Work instruction ▸ Pictures excluded, please retype exactly the lines from the start of the data through the line that contains "left front paw: (567, 562)", both ends kept, and nothing beyond them.

Source data section start

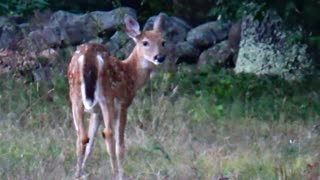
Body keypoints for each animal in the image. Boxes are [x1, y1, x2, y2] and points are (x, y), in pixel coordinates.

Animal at [68, 13, 168, 179]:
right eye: (145, 43)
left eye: (163, 42)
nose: (159, 57)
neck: (130, 74)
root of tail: (89, 56)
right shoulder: (123, 103)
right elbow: (120, 144)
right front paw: (121, 174)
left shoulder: (96, 112)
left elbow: (90, 142)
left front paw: (81, 172)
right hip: (106, 96)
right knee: (108, 134)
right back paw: (114, 173)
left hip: (75, 97)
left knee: (81, 136)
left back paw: (76, 173)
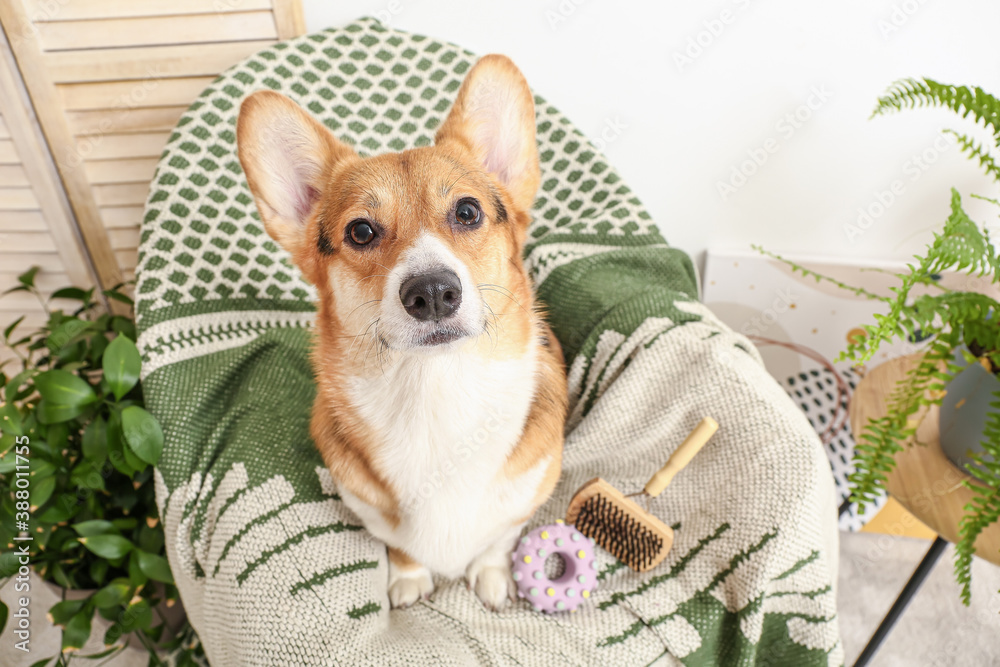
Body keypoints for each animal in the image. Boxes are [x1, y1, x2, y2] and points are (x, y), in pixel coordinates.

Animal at [238, 57, 572, 612]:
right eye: (361, 232)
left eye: (467, 212)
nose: (432, 293)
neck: (433, 390)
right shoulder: (368, 508)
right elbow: (400, 545)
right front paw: (410, 578)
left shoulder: (528, 495)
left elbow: (499, 538)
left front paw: (490, 572)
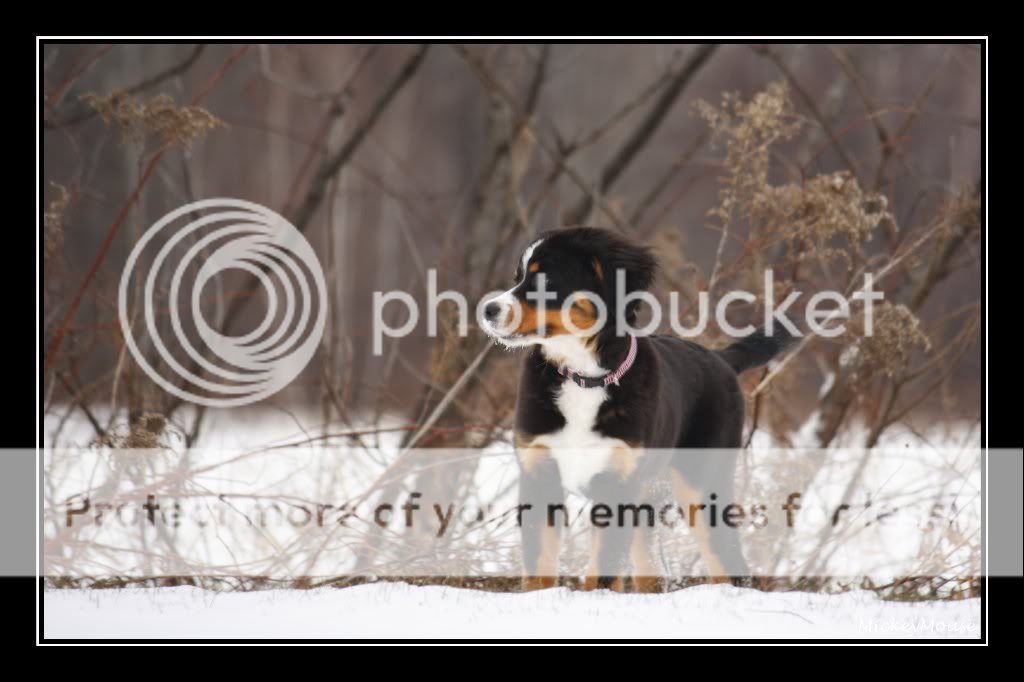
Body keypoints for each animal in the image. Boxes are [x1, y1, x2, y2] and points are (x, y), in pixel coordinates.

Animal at [479, 225, 790, 585]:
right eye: (517, 277)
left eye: (545, 280)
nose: (487, 310)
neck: (583, 377)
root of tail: (720, 357)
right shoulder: (539, 472)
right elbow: (539, 568)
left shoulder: (617, 482)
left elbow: (602, 570)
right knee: (650, 572)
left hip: (703, 481)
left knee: (726, 561)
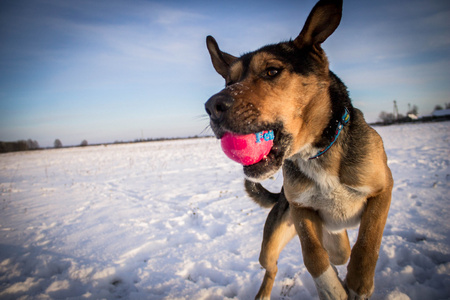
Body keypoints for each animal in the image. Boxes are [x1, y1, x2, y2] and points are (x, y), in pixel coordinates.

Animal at [206, 0, 392, 298]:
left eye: (272, 71)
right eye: (228, 82)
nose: (211, 107)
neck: (316, 153)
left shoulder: (383, 190)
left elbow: (368, 242)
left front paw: (358, 285)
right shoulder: (300, 208)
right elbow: (313, 255)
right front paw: (332, 289)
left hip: (335, 236)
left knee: (341, 253)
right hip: (273, 239)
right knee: (273, 267)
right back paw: (265, 293)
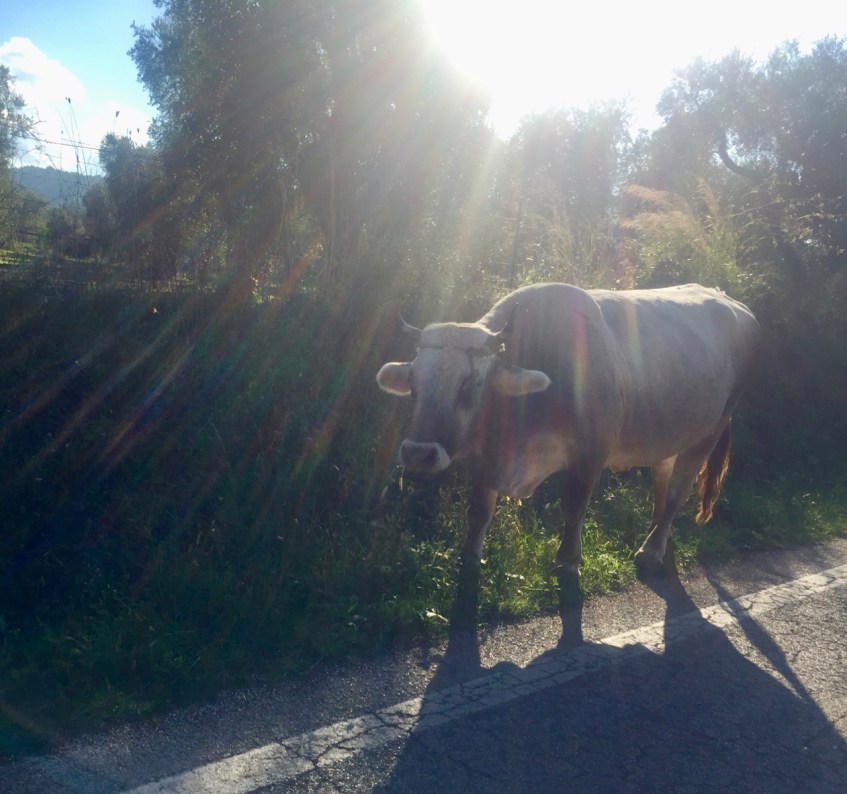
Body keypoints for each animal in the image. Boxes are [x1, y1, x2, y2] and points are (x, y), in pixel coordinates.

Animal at [377, 283, 760, 632]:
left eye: (468, 386)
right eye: (413, 382)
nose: (418, 453)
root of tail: (734, 303)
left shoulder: (590, 455)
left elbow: (573, 509)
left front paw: (567, 562)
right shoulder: (487, 460)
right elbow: (480, 512)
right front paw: (470, 559)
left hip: (711, 430)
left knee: (679, 492)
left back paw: (651, 550)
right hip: (670, 435)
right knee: (663, 483)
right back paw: (657, 539)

Source data section end

Answer to the problem ▸
Body keypoints for each animal in the image. Boxes are [x1, y1, x2, y2] and points are (x, y), in pixel coordinates.

Animal at [68, 13, 168, 179]:
right eye: (145, 43)
left eye: (163, 42)
nose: (159, 57)
neck: (130, 74)
root of tail: (89, 56)
right shoulder: (123, 103)
right elbow: (120, 144)
right front paw: (121, 174)
left shoulder: (96, 112)
left elbow: (90, 142)
left front paw: (81, 172)
right hip: (106, 96)
right knee: (108, 134)
right back paw: (114, 173)
left hip: (75, 97)
left knee: (81, 136)
left back paw: (76, 173)
Body keypoints for each animal in the image. Boxes are [x1, y1, x2, y2] and points are (x, y), in pixel coordinates.

Animal at [238, 57, 572, 612]:
right eye: (361, 232)
left eye: (467, 212)
nose: (432, 293)
neck: (433, 390)
right shoulder: (368, 508)
right elbow: (400, 545)
right front paw: (410, 578)
left shoulder: (528, 495)
left elbow: (499, 538)
left front paw: (490, 572)
Body keypoints for each animal in the image. Boxes are [x1, y1, x2, y2] and points are (x, y), in pixel coordinates.

Animal at [479, 225, 790, 585]:
right eye: (517, 277)
left eye: (545, 280)
nose: (487, 310)
neck: (583, 377)
root of tail: (720, 357)
right shoulder: (539, 472)
right elbow: (539, 568)
left shoulder: (617, 482)
left elbow: (602, 570)
right knee: (650, 572)
left hip: (703, 481)
left knee: (726, 561)
Body keypoints for each animal in the image. Boxes are [x1, y1, x2, y2] and points are (x, y), in pixel coordinates.

Animal at [206, 0, 392, 298]:
left eye: (272, 71)
right eye: (228, 82)
nose: (211, 107)
neck: (316, 153)
left shoulder: (383, 190)
left elbow: (368, 242)
left front paw: (358, 285)
right shoulder: (300, 208)
right elbow: (313, 255)
right front paw: (332, 289)
left hip: (335, 236)
left knee: (341, 253)
right hip: (273, 239)
right knee: (273, 267)
right back paw: (265, 293)
Body keypoints for each animal in the image. Boxes are [x1, y1, x2, y2] and points are (x, y), in pixel coordinates.

Animal at [377, 283, 760, 632]:
left eye: (468, 386)
right eye: (413, 382)
nose: (418, 453)
root of tail: (734, 303)
left shoulder: (590, 455)
left elbow: (573, 509)
left front paw: (567, 562)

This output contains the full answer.